The Crimean Tatar and Ottoman forces set the suburbs on fire on 24 May and a sudden wind blew the flames into Moscow and the city went up in a conflagration.[6] According to Heinrich von Staden, a German in the service of Ivan the Terrible (he claimed to be a member of the Oprichnina)," the city, the palace, the Oprichnina palace, and the suburbs burned down completely in six hours. It was a great disaster because no one could escape."[7] People fled into stone churches to escape the flames, but the stone churches collapsed (either from the intensity of the fire or the pressure of the crowds.) People also jumped into the Moscow River to escape, where many drowned. The powder magazine of the Kremlin exploded and those hiding in the cellar there asphyxiated.[8] The tsar ordered the dead found on the streets to be thrown into the river, which overflowed its banks and flooded parts of the town. Jerome Horsey wrote that it took more than a year to clear away all the bodies.[9]

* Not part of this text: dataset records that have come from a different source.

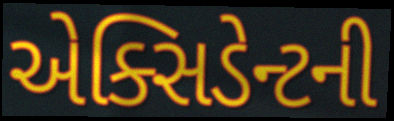
એક્સિડેન્ટની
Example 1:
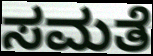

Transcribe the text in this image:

ಸಮತೆ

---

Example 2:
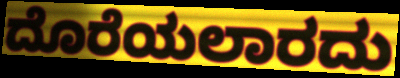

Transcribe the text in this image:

ದೊರೆಯಲಾರದು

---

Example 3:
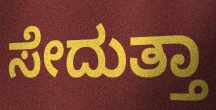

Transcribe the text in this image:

ಸೇದುತ್ತಾ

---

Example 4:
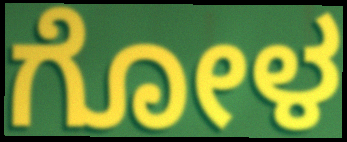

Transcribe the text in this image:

ಗೋಳ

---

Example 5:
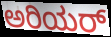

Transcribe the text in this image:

ಅರಿಯರ್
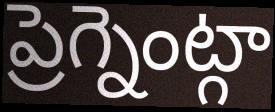
ప్రెగ్నెంట్గా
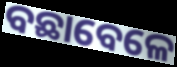
ବଛାବେଳେ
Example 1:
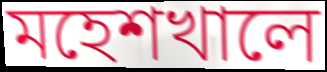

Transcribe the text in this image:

মহেশখালে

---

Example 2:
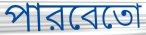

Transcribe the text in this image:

পারবেতো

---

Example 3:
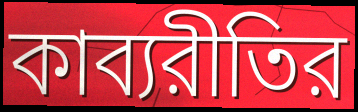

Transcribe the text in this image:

কাব্যরীতির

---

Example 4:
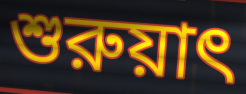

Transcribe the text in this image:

শুরুয়াৎ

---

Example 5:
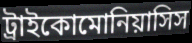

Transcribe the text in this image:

ট্রাইকোমোনিয়াসিস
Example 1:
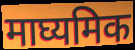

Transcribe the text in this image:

माघ्यमिक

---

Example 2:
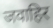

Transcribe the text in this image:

जवाहिर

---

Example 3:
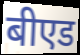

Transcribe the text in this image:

बीएड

It was one of the most severe fires in the history of the city. Historians estimate the number of casualties of the fire from 60,000[10] to as many over 200,000 people. Foreigners visiting the city before and after the fire have described a noticeable decrease in the city population, and Ivan the Terrible avoided the city for several years after the fire due to the lack of suitable habitation for him and his entourage. The khan's attempt to repeat the raid in 1572 was repelled in the Battle of Molodi.[11]

References[]

  1. ^ "On May 15, 1571, Moscow was burned... – Chicago Tribune".
  2. ^ Robert Nisbet Bain, Slavonic Europe: Apolitical History of Poland and Russia from 1447 to 1796, (Cambridge University Press, 1908), 124.

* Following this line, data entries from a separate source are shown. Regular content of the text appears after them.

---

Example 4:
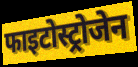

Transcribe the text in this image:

फाइटोस्ट्रोजेन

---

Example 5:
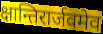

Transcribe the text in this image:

क्षान्तिरार्जवमेव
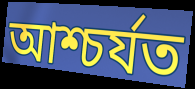
আশ্চৰ্যত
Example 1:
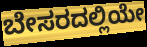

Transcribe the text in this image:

ಬೇಸರದಲ್ಲಿಯೇ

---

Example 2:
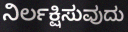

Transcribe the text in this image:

ನಿರ್ಲಕ್ಷಿಸುವುದು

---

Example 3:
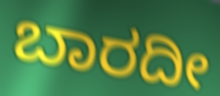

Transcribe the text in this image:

ಬಾರದೀ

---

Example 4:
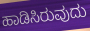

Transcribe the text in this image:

ಹಾಡಿಸಿರುವುದು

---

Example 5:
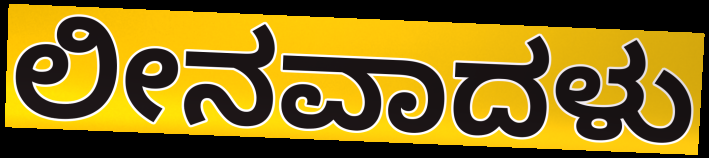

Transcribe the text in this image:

ಲೀನವಾದಳು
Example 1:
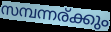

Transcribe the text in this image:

സമ്പന്നര്ക്കും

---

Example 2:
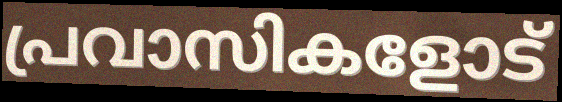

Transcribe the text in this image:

പ്രവാസികളോട്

  3. ^ К. Валишевский. «Иван Грозный», pages 144–145.
  4. ^ Карамзин Н. М. История государства Российского: в 12-и т. — СПб., 1816–1829
  5. ^ Эскендер Амет Демирджи. Оборона Крымского Ханства от экспансии Московского Государства (in Russian)
  6. ^ Isabel de Madariaga, Ivan the Terrible. First Tsar of Russia (New Haven: Yale University Press, 2005), 264.

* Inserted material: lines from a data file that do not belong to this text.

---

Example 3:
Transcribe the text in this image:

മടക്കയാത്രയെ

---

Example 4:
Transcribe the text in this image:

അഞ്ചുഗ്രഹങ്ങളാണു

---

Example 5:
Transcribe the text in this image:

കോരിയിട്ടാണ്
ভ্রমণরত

  7. ^ Heinrich von Staden, The Land and Government of Muscovy: A Sixteenth Century Account ed. and trans. Thomas Esper(Stanford: Stanford University Press, 1967), 47; Michael C. Paul, "The Military Revolution in Russia 1550–1682," The Journal of Military History 68, no. 1 (Jan. 2004), 40.
  8. ^ von Staden, "The Land and Government of Muscovy," 47; Jerome Horsey, "The Travels of Sir Jerome Horsey, Knight," in Russia at the Close of the Sixteenth Century. Edward A Bond, ed. (London: Haklyut Society, 1856), 164–166; Paul, "The Military Revolution in Russia," 40.
  9. ^ Madariaga, Ivan the Terrible, 266.
  10. ^ Hannibal Travis (2010). Genocide in the Middle East: The Ottoman Empire, Iraq, and Sudan. Carolina Academic Press. p. 171. ISBN 9781594604362.
  11. ^ Madariaga, Ivan the Terrible, 267, 277.